* Some investors want Akzo to talk to suitor PPG
* Seek investigation into board’s actions in spurning PPG
* They also want vote on dismissing Akzo chairman
* Court ruling expected May 29 (Adds Akzo reaction, judge’s questions, court to rule May 29)
By Toby Sterling and Bart Meijer
AMSTERDAM, May 22 (Reuters) - Akzo Nobel shareholders angered by the Dulux paint maker’s rejection of a 26.3 billion euro ($29.5 billion) takeover proposal from U.S. rival PPG Industries took their fight to an Amsterdam court on Monday.
Activist hedge fund Elliott Advisors, supported by several long-term institutional investors, asked the Amsterdam Enterprise Chamber to order an investigation into possible mismanagement by Akzo’s board and force an extraordinary meeting of shareholders to vote on dismissing Chairman Antony Burgmans.
Elliott Advisors and the institutional investors together represent 18 percent of the Dutch company’s shares.
“A large group of shareholders has lost confidence in Mr. Burgmans and has asked to call him to account at an extraordinary shareholders meeting,” said Jan Willem de Groot, representing Elliott.
“That’s a vote of no confidence by itself,” he told the court hearing attended by both Burgmans and PPG Chief Executive Michael McGarry.
Akzo lawyer Jan de Bie Leuveling Tjeenk responded that under Dutch law, company boards, not shareholders, have the right to determine strategy.
He said Akzo’s boards acted unanimously in rejecting PPG’s advances and repeated twice for emphasis that Burgmans’ dismissal would “change nothing.”
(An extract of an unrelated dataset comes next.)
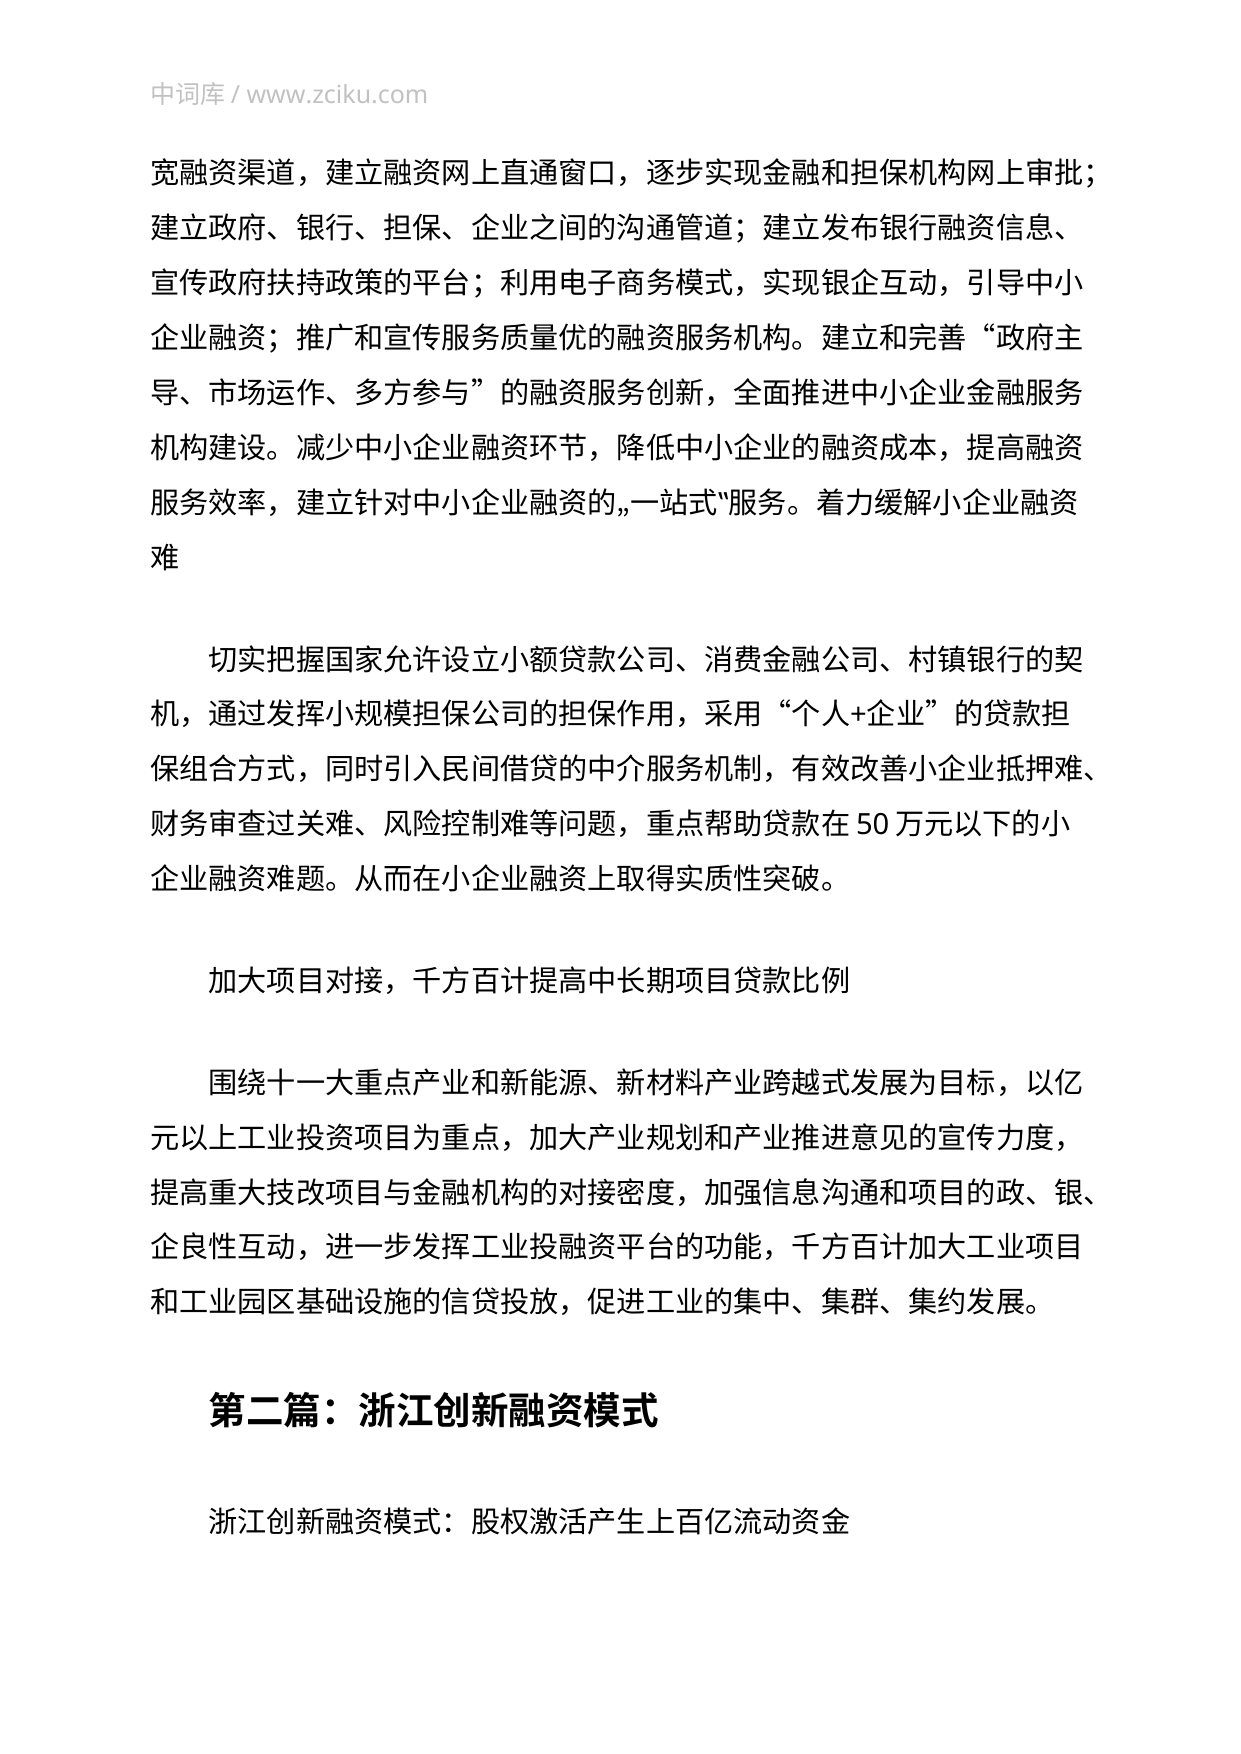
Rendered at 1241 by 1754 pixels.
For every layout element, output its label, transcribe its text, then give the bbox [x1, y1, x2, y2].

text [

As more than 100 lawyers and journalists packed the courtroom and public gallery for the hearing in the high-stakes corporate battle, PPG boss McGarry shook hands with Burgmans.
Both later briefly addressed the court, with McGarry saying PPG was still prepared to enter talks with Burgmans, and Burgmans saying PPG was free to make offers but Akzo Nobel was not obliged to enter negotiations.
Judges said they expected to rule after the stock market closes on May 29 - just in time for PPG to decide whether it wants to submit a formal bid to Dutch regulators without the support of Akzo’s board by a June 1 deadline, or walk away for at least six months.
The court’s decision will likely influence PPG’s decision on whether Akzo is worth pursuing further, given the company’s powerful “poison pill” defences against unwanted suitors.
Despite impassioned pleas by several shareholders, experts in Dutch corporate law say it will be tough to convince judges that Akzo’s governance has been so poor as to warrant an investigation.
Shares in Akzo closed up 0.5 percent at 75.70 euros on Monday, well below PPG’s 96.75 euros per share bid proposal made on April 20, suggesting investors are sceptical a PPG offer will ultimately succeed.
Akzo has argued a PPG takeover would be bad for employees, that the companies’ cultures don’t mesh, that a deal faces antitrust risks, that it would be bad for the environment and that Akzo should stay Dutch in the country’s national interest.
Several shareholders are openly sceptical of those arguments and question the company’s judgment in declining talks on PPG’s proposal.
Presiding Judge Gijs Bekkink questioned PPG lawyers over whether the company shouldn’t have better addressed Akzo’s objections, and lawyers for Akzo on why it had spurned talks.
PPG lawyer Arnold Croiset van Uchelen said the company had tried its best to address Akzo’s concerns in each of the three proposals it has made since its pursuit of Akzo began in March.
“To be more concrete, you need talks and due diligence,” he said. “Akzo is always vague about where exactly the problem is.”
Akzo lawyer Fons Leijten said entering talks would quickly have raised expectations of a deal. “They always come with strings attached,” he said.